Thousands of posts on social media show women smashing their cosmetic kits to demonstrate their rejection of a beauty regimen. The phenomena is an interesting development in South Korea, a country that actively promotes its prowess in cosmetic surgery and is known for a thriving makeup culture dubbed “K-beauty,” in tandem with the popularity of Korean girl bands.
“It’s about our choice. This movement is about changing our daily culture and to get greater gender equality,” Jung Ji-soo, a 25-year-old job seeker, said, referring to South Korean society’s rigid standards of beauty.
Feminist movements on a wide range of social issues are expected to grow further in South Korea, where severe gender inequality exists in spite of social democratization and economic development.

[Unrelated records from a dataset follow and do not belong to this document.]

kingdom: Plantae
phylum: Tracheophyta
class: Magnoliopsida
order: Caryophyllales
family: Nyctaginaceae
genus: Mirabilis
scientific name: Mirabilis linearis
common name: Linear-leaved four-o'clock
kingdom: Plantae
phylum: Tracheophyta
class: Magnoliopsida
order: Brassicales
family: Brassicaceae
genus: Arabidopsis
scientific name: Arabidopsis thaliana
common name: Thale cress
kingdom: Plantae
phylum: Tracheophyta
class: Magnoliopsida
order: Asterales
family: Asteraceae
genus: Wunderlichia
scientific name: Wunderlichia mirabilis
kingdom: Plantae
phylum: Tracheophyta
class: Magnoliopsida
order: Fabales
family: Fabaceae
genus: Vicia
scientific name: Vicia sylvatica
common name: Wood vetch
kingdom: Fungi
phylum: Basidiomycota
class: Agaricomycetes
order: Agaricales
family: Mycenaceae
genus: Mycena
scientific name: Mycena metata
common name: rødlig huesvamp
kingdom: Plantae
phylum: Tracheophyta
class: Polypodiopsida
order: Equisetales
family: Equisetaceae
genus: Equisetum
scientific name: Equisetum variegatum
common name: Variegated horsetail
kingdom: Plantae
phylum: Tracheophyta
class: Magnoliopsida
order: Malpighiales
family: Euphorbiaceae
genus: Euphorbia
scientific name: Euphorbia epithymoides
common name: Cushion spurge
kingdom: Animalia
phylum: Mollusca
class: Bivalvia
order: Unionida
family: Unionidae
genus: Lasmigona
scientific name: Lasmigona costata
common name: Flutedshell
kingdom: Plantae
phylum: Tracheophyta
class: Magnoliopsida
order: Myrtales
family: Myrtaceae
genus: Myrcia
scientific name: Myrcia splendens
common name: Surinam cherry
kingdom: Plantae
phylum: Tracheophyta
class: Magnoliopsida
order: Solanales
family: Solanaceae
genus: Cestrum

“In South Korea’s economic development process, there has been a trickle-down effect for certain generations and groups mostly dominated by men,” Professor Lee said. “The current boom of the women’s movement is in rebellion against long-lasting problems. In the long-run, this South Korean trend will be an exemplary model for other societies.”
According to the Global Gender Gap Report 2018 released by the World Economy Forum (WEF), South Korea ranked 115 among 149 countries on gender equality.
Women in South Korea earn only 63 percent of men’s salaries, one of the highest pay gaps among 29 developed nations. The opportunity for South Korean women’s economic activity was 53 percent, well below the world average of 63 percent.